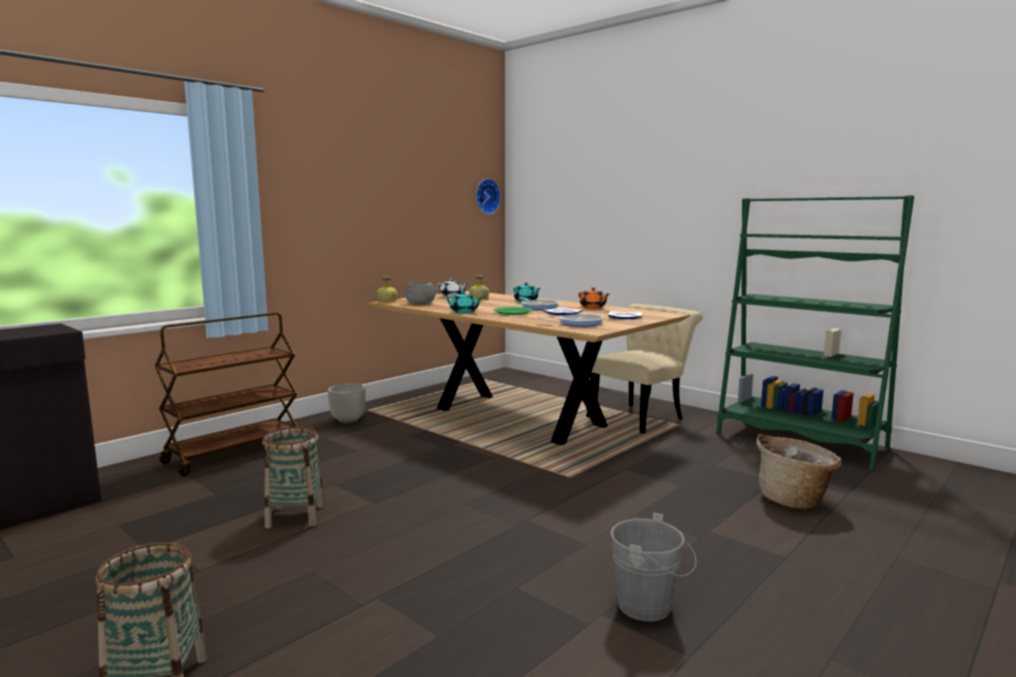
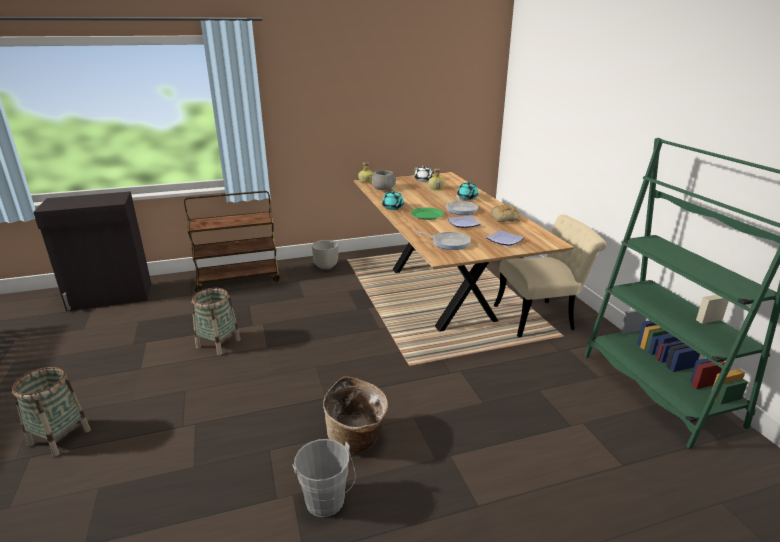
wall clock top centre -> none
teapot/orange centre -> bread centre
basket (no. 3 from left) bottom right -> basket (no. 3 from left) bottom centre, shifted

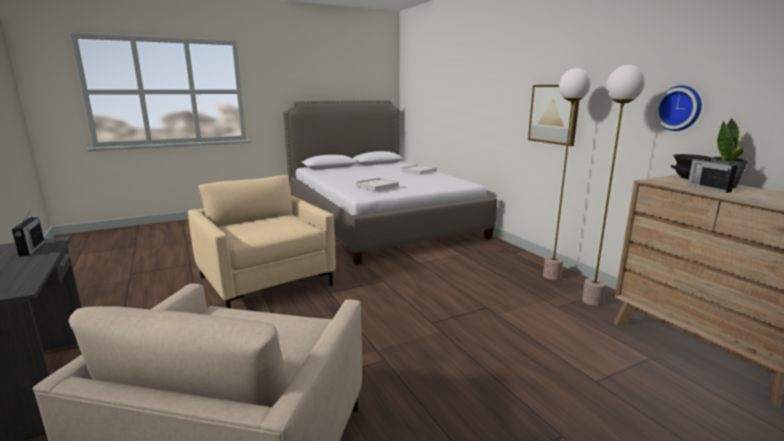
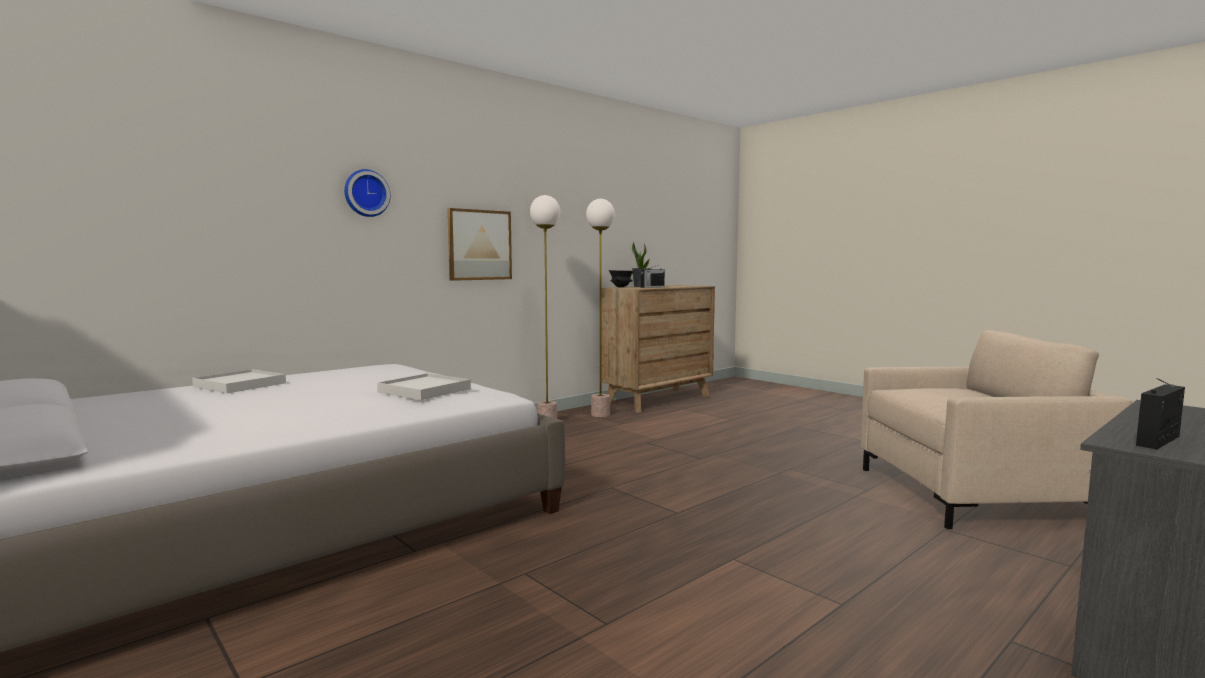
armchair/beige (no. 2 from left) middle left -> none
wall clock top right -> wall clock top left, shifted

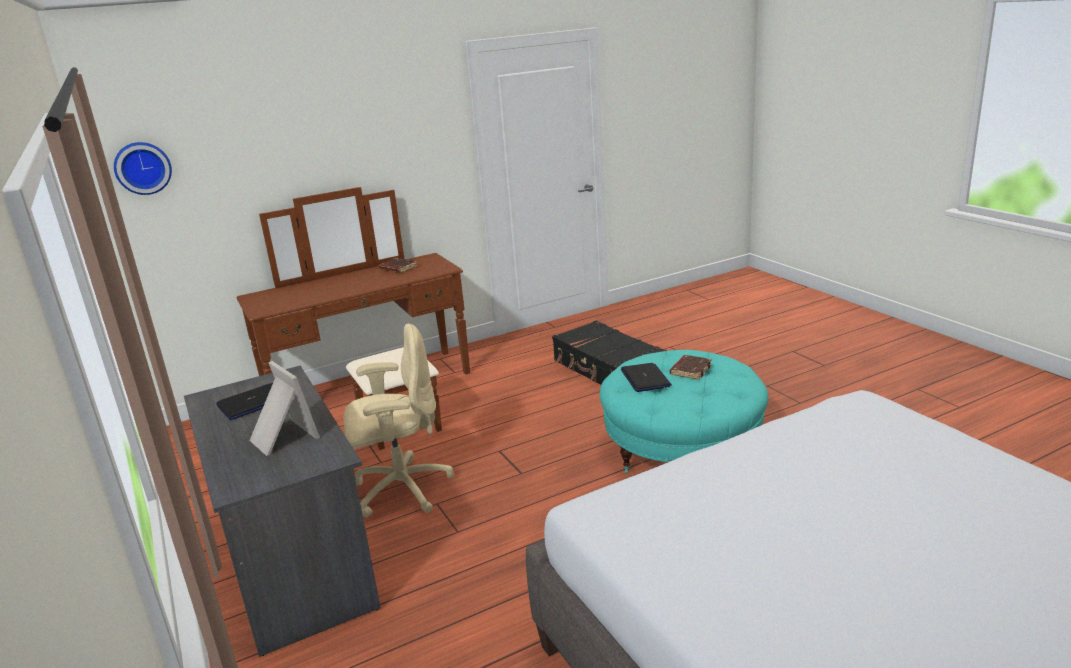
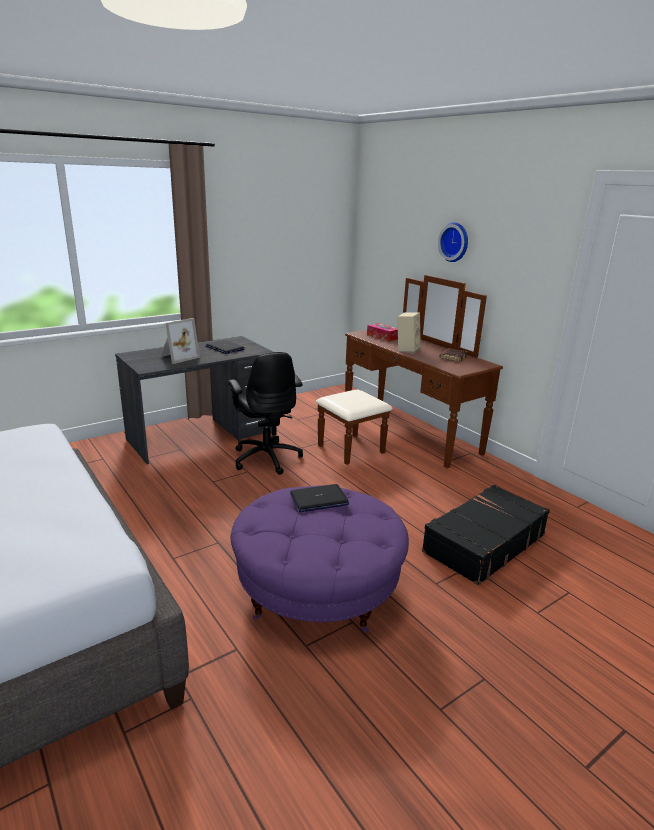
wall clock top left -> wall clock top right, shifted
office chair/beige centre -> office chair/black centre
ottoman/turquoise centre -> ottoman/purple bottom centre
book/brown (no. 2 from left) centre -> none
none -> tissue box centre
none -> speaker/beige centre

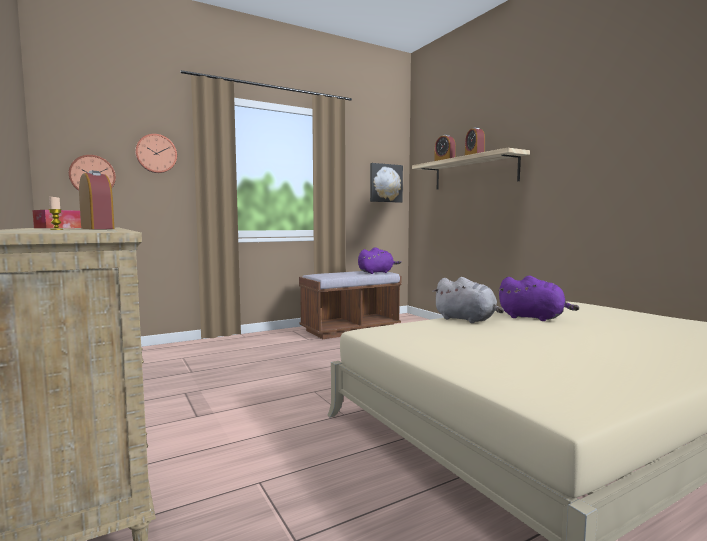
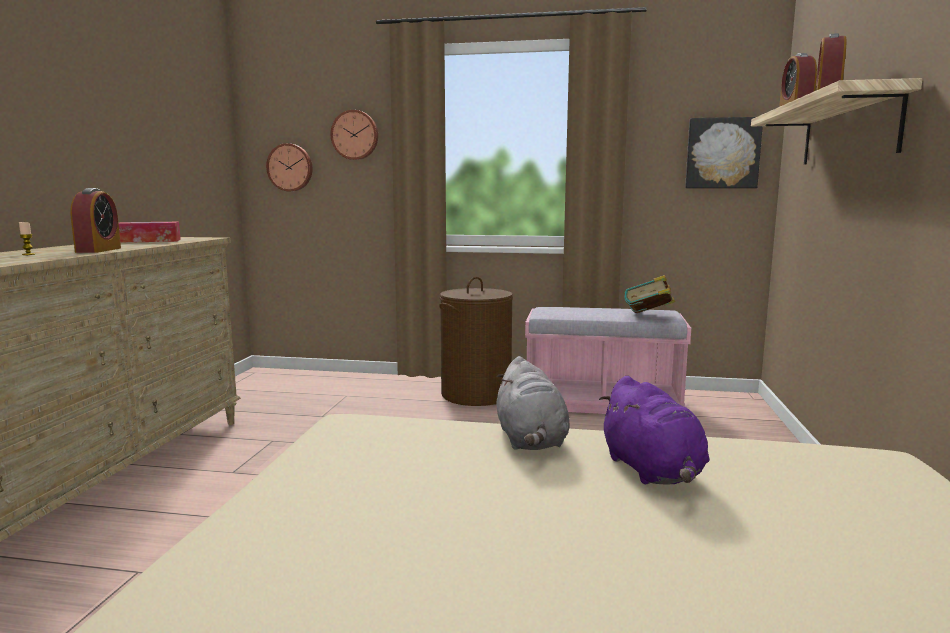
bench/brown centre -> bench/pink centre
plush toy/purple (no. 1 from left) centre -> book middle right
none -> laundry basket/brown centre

**Task to carry out**
Repeat the lines exactly, starting with the line that contains "teapot/orange centre -> bread centre" and ending with the last line of the entries. Keep both of those lines but no pictures.

**The completed task**
teapot/orange centre -> bread centre
basket (no. 3 from left) bottom right -> basket (no. 3 from left) bottom centre, shifted

armchair/beige (no. 2 from left) middle left -> none
wall clock top right -> wall clock top left, shifted

wall clock top left -> wall clock top right, shifted
office chair/beige centre -> office chair/black centre
ottoman/turquoise centre -> ottoman/purple bottom centre
book/brown (no. 2 from left) centre -> none
none -> tissue box centre
none -> speaker/beige centre

bench/brown centre -> bench/pink centre
plush toy/purple (no. 1 from left) centre -> book middle right
none -> laundry basket/brown centre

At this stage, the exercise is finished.